#### [TASK REQUIREMENTS]
Please render every line of the rows below as a Markdown table with the columns "Line No." and "Content," numbering the lines in order and omitting blank lines.

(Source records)
Start of Block

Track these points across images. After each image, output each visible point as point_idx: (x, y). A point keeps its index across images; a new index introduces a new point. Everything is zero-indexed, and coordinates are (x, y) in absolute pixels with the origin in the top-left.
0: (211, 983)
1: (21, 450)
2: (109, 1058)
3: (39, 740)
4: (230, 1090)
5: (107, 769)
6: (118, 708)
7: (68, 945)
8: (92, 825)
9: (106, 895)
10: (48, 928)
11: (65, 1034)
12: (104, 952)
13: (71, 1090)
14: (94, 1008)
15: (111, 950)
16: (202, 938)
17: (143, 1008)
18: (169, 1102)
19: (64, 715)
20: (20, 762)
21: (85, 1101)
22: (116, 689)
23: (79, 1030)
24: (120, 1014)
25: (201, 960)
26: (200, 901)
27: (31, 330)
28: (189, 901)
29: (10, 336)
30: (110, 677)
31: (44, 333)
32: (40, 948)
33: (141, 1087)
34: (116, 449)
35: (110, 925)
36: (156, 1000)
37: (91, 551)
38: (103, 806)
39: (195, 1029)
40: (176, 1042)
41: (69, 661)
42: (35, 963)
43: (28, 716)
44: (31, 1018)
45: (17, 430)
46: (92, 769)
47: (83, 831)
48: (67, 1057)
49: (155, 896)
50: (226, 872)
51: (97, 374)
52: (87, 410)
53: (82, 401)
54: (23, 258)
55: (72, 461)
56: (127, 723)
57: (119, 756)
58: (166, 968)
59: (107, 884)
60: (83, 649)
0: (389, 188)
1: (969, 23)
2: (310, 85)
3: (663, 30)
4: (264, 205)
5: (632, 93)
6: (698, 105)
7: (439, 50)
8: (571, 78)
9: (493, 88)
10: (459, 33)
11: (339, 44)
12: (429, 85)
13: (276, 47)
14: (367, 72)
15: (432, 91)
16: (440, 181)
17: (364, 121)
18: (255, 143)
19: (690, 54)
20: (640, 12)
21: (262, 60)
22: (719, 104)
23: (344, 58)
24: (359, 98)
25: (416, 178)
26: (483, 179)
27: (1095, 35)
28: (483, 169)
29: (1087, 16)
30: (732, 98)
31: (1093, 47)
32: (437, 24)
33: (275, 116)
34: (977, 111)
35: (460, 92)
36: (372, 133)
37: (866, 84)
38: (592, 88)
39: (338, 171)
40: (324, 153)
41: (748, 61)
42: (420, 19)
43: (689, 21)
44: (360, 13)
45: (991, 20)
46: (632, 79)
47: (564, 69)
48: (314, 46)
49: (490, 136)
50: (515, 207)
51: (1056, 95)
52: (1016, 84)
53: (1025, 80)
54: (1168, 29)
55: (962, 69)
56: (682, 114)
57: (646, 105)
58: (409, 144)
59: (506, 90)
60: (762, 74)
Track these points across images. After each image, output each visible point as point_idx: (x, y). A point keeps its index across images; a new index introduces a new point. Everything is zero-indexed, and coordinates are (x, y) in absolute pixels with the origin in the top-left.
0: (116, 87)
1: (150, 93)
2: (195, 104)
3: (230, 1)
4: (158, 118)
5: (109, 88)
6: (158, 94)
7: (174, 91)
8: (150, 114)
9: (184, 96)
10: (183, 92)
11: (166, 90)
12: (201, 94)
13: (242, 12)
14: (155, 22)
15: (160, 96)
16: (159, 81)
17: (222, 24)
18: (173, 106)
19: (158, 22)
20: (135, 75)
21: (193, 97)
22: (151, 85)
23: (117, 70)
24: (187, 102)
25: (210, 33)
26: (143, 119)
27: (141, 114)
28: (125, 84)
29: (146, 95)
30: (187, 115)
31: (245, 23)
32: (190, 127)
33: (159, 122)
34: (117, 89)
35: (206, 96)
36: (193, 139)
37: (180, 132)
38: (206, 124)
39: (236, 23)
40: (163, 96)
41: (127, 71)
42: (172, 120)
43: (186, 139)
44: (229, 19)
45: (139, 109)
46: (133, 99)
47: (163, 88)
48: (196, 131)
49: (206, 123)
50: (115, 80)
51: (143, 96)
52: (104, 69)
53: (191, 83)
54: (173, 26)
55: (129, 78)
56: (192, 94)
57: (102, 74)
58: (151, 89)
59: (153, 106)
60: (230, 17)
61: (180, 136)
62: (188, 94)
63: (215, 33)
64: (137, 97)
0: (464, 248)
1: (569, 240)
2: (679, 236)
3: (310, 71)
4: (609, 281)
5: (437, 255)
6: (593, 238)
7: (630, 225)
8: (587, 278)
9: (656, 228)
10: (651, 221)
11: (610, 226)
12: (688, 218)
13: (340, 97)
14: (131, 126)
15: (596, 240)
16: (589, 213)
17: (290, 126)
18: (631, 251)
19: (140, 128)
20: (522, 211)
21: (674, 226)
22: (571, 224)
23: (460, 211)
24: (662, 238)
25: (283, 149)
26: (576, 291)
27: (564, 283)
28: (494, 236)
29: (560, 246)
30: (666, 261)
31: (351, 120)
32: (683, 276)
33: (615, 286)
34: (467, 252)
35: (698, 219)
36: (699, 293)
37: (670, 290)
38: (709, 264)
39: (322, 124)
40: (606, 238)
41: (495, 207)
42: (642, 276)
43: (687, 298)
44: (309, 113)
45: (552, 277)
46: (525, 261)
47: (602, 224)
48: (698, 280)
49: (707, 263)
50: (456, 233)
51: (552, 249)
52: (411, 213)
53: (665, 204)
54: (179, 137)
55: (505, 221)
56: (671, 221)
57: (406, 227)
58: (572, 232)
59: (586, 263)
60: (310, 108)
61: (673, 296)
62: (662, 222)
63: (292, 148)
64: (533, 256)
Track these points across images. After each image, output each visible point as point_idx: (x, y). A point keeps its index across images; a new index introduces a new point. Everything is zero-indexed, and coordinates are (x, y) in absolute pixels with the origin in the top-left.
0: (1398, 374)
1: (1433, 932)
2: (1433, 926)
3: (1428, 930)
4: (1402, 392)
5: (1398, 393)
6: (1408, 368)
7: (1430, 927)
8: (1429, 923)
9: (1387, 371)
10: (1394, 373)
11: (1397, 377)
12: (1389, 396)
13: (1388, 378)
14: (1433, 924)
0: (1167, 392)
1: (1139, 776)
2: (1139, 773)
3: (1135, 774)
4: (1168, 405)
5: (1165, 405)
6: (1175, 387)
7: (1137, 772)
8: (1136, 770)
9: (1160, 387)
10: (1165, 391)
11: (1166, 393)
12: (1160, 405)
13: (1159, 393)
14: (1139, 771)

End of Block

#### [RESULT OF THIS EXERCISE]
| Line No. | Content |
|---|---|
| 1 | Track these points across images. After each image, output each visible point as point_idx: (x, y). A point keeps its index across images; a new index introduces a new point. Everything is zero-indexed, and coordinates are (x, y) in absolute pixels with the origin in the top-left. |
| 2 | 0: (211, 983) |
| 3 | 1: (21, 450) |
| 4 | 2: (109, 1058) |
| 5 | 3: (39, 740) |
| 6 | 4: (230, 1090) |
| 7 | 5: (107, 769) |
| 8 | 6: (118, 708) |
| 9 | 7: (68, 945) |
| 10 | 8: (92, 825) |
| 11 | 9: (106, 895) |
| 12 | 10: (48, 928) |
| 13 | 11: (65, 1034) |
| 14 | 12: (104, 952) |
| 15 | 13: (71, 1090) |
| 16 | 14: (94, 1008) |
| 17 | 15: (111, 950) |
| 18 | 16: (202, 938) |
| 19 | 17: (143, 1008) |
| 20 | 18: (169, 1102) |
| 21 | 19: (64, 715) |
| 22 | 20: (20, 762) |
| 23 | 21: (85, 1101) |
| 24 | 22: (116, 689) |
| 25 | 23: (79, 1030) |
| 26 | 24: (120, 1014) |
| 27 | 25: (201, 960) |
| 28 | 26: (200, 901) |
| 29 | 27: (31, 330) |
| 30 | 28: (189, 901) |
| 31 | 29: (10, 336) |
| 32 | 30: (110, 677) |
| 33 | 31: (44, 333) |
| 34 | 32: (40, 948) |
| 35 | 33: (141, 1087) |
| 36 | 34: (116, 449) |
| 37 | 35: (110, 925) |
| 38 | 36: (156, 1000) |
| 39 | 37: (91, 551) |
| 40 | 38: (103, 806) |
| 41 | 39: (195, 1029) |
| 42 | 40: (176, 1042) |
| 43 | 41: (69, 661) |
| 44 | 42: (35, 963) |
| 45 | 43: (28, 716) |
| 46 | 44: (31, 1018) |
| 47 | 45: (17, 430) |
| 48 | 46: (92, 769) |
| 49 | 47: (83, 831) |
| 50 | 48: (67, 1057) |
| 51 | 49: (155, 896) |
| 52 | 50: (226, 872) |
| 53 | 51: (97, 374) |
| 54 | 52: (87, 410) |
| 55 | 53: (82, 401) |
| 56 | 54: (23, 258) |
| 57 | 55: (72, 461) |
| 58 | 56: (127, 723) |
| 59 | 57: (119, 756) |
| 60 | 58: (166, 968) |
| 61 | 59: (107, 884) |
| 62 | 60: (83, 649) |
| 63 | 0: (389, 188) |
| 64 | 1: (969, 23) |
| 65 | 2: (310, 85) |
| 66 | 3: (663, 30) |
| 67 | 4: (264, 205) |
| 68 | 5: (632, 93) |
| 69 | 6: (698, 105) |
| 70 | 7: (439, 50) |
| 71 | 8: (571, 78) |
| 72 | 9: (493, 88) |
| 73 | 10: (459, 33) |
| 74 | 11: (339, 44) |
| 75 | 12: (429, 85) |
| 76 | 13: (276, 47) |
| 77 | 14: (367, 72) |
| 78 | 15: (432, 91) |
| 79 | 16: (440, 181) |
| 80 | 17: (364, 121) |
| 81 | 18: (255, 143) |
| 82 | 19: (690, 54) |
| 83 | 20: (640, 12) |
| 84 | 21: (262, 60) |
| 85 | 22: (719, 104) |
| 86 | 23: (344, 58) |
| 87 | 24: (359, 98) |
| 88 | 25: (416, 178) |
| 89 | 26: (483, 179) |
| 90 | 27: (1095, 35) |
| 91 | 28: (483, 169) |
| 92 | 29: (1087, 16) |
| 93 | 30: (732, 98) |
| 94 | 31: (1093, 47) |
| 95 | 32: (437, 24) |
| 96 | 33: (275, 116) |
| 97 | 34: (977, 111) |
| 98 | 35: (460, 92) |
| 99 | 36: (372, 133) |
| 100 | 37: (866, 84) |
| 101 | 38: (592, 88) |
| 102 | 39: (338, 171) |
| 103 | 40: (324, 153) |
| 104 | 41: (748, 61) |
| 105 | 42: (420, 19) |
| 106 | 43: (689, 21) |
| 107 | 44: (360, 13) |
| 108 | 45: (991, 20) |
| 109 | 46: (632, 79) |
| 110 | 47: (564, 69) |
| 111 | 48: (314, 46) |
| 112 | 49: (490, 136) |
| 113 | 50: (515, 207) |
| 114 | 51: (1056, 95) |
| 115 | 52: (1016, 84) |
| 116 | 53: (1025, 80) |
| 117 | 54: (1168, 29) |
| 118 | 55: (962, 69) |
| 119 | 56: (682, 114) |
| 120 | 57: (646, 105) |
| 121 | 58: (409, 144) |
| 122 | 59: (506, 90) |
| 123 | 60: (762, 74) |
| 124 | Track these points across images. After each image, output each visible point as point_idx: (x, y). A point keeps its index across images; a new index introduces a new point. Everything is zero-indexed, and coordinates are (x, y) in absolute pixels with the origin in the top-left. |
| 125 | 0: (116, 87) |
| 126 | 1: (150, 93) |
| 127 | 2: (195, 104) |
| 128 | 3: (230, 1) |
| 129 | 4: (158, 118) |
| 130 | 5: (109, 88) |
| 131 | 6: (158, 94) |
| 132 | 7: (174, 91) |
| 133 | 8: (150, 114) |
| 134 | 9: (184, 96) |
| 135 | 10: (183, 92) |
| 136 | 11: (166, 90) |
| 137 | 12: (201, 94) |
| 138 | 13: (242, 12) |
| 139 | 14: (155, 22) |
| 140 | 15: (160, 96) |
| 141 | 16: (159, 81) |
| 142 | 17: (222, 24) |
| 143 | 18: (173, 106) |
| 144 | 19: (158, 22) |
| 145 | 20: (135, 75) |
| 146 | 21: (193, 97) |
| 147 | 22: (151, 85) |
| 148 | 23: (117, 70) |
| 149 | 24: (187, 102) |
| 150 | 25: (210, 33) |
| 151 | 26: (143, 119) |
| 152 | 27: (141, 114) |
| 153 | 28: (125, 84) |
| 154 | 29: (146, 95) |
| 155 | 30: (187, 115) |
| 156 | 31: (245, 23) |
| 157 | 32: (190, 127) |
| 158 | 33: (159, 122) |
| 159 | 34: (117, 89) |
| 160 | 35: (206, 96) |
| 161 | 36: (193, 139) |
| 162 | 37: (180, 132) |
| 163 | 38: (206, 124) |
| 164 | 39: (236, 23) |
| 165 | 40: (163, 96) |
| 166 | 41: (127, 71) |
| 167 | 42: (172, 120) |
| 168 | 43: (186, 139) |
| 169 | 44: (229, 19) |
| 170 | 45: (139, 109) |
| 171 | 46: (133, 99) |
| 172 | 47: (163, 88) |
| 173 | 48: (196, 131) |
| 174 | 49: (206, 123) |
| 175 | 50: (115, 80) |
| 176 | 51: (143, 96) |
| 177 | 52: (104, 69) |
| 178 | 53: (191, 83) |
| 179 | 54: (173, 26) |
| 180 | 55: (129, 78) |
| 181 | 56: (192, 94) |
| 182 | 57: (102, 74) |
| 183 | 58: (151, 89) |
| 184 | 59: (153, 106) |
| 185 | 60: (230, 17) |
| 186 | 61: (180, 136) |
| 187 | 62: (188, 94) |
| 188 | 63: (215, 33) |
| 189 | 64: (137, 97) |
| 190 | 0: (464, 248) |
| 191 | 1: (569, 240) |
| 192 | 2: (679, 236) |
| 193 | 3: (310, 71) |
| 194 | 4: (609, 281) |
| 195 | 5: (437, 255) |
| 196 | 6: (593, 238) |
| 197 | 7: (630, 225) |
| 198 | 8: (587, 278) |
| 199 | 9: (656, 228) |
| 200 | 10: (651, 221) |
| 201 | 11: (610, 226) |
| 202 | 12: (688, 218) |
| 203 | 13: (340, 97) |
| 204 | 14: (131, 126) |
| 205 | 15: (596, 240) |
| 206 | 16: (589, 213) |
| 207 | 17: (290, 126) |
| 208 | 18: (631, 251) |
| 209 | 19: (140, 128) |
| 210 | 20: (522, 211) |
| 211 | 21: (674, 226) |
| 212 | 22: (571, 224) |
| 213 | 23: (460, 211) |
| 214 | 24: (662, 238) |
| 215 | 25: (283, 149) |
| 216 | 26: (576, 291) |
| 217 | 27: (564, 283) |
| 218 | 28: (494, 236) |
| 219 | 29: (560, 246) |
| 220 | 30: (666, 261) |
| 221 | 31: (351, 120) |
| 222 | 32: (683, 276) |
| 223 | 33: (615, 286) |
| 224 | 34: (467, 252) |
| 225 | 35: (698, 219) |
| 226 | 36: (699, 293) |
| 227 | 37: (670, 290) |
| 228 | 38: (709, 264) |
| 229 | 39: (322, 124) |
| 230 | 40: (606, 238) |
| 231 | 41: (495, 207) |
| 232 | 42: (642, 276) |
| 233 | 43: (687, 298) |
| 234 | 44: (309, 113) |
| 235 | 45: (552, 277) |
| 236 | 46: (525, 261) |
| 237 | 47: (602, 224) |
| 238 | 48: (698, 280) |
| 239 | 49: (707, 263) |
| 240 | 50: (456, 233) |
| 241 | 51: (552, 249) |
| 242 | 52: (411, 213) |
| 243 | 53: (665, 204) |
| 244 | 54: (179, 137) |
| 245 | 55: (505, 221) |
| 246 | 56: (671, 221) |
| 247 | 57: (406, 227) |
| 248 | 58: (572, 232) |
| 249 | 59: (586, 263) |
| 250 | 60: (310, 108) |
| 251 | 61: (673, 296) |
| 252 | 62: (662, 222) |
| 253 | 63: (292, 148) |
| 254 | 64: (533, 256) |
| 255 | Track these points across images. After each image, output each visible point as point_idx: (x, y). A point keeps its index across images; a new index introduces a new point. Everything is zero-indexed, and coordinates are (x, y) in absolute pixels with the origin in the top-left. |
| 256 | 0: (1398, 374) |
| 257 | 1: (1433, 932) |
| 258 | 2: (1433, 926) |
| 259 | 3: (1428, 930) |
| 260 | 4: (1402, 392) |
| 261 | 5: (1398, 393) |
| 262 | 6: (1408, 368) |
| 263 | 7: (1430, 927) |
| 264 | 8: (1429, 923) |
| 265 | 9: (1387, 371) |
| 266 | 10: (1394, 373) |
| 267 | 11: (1397, 377) |
| 268 | 12: (1389, 396) |
| 269 | 13: (1388, 378) |
| 270 | 14: (1433, 924) |
| 271 | 0: (1167, 392) |
| 272 | 1: (1139, 776) |
| 273 | 2: (1139, 773) |
| 274 | 3: (1135, 774) |
| 275 | 4: (1168, 405) |
| 276 | 5: (1165, 405) |
| 277 | 6: (1175, 387) |
| 278 | 7: (1137, 772) |
| 279 | 8: (1136, 770) |
| 280 | 9: (1160, 387) |
| 281 | 10: (1165, 391) |
| 282 | 11: (1166, 393) |
| 283 | 12: (1160, 405) |
| 284 | 13: (1159, 393) |
| 285 | 14: (1139, 771) |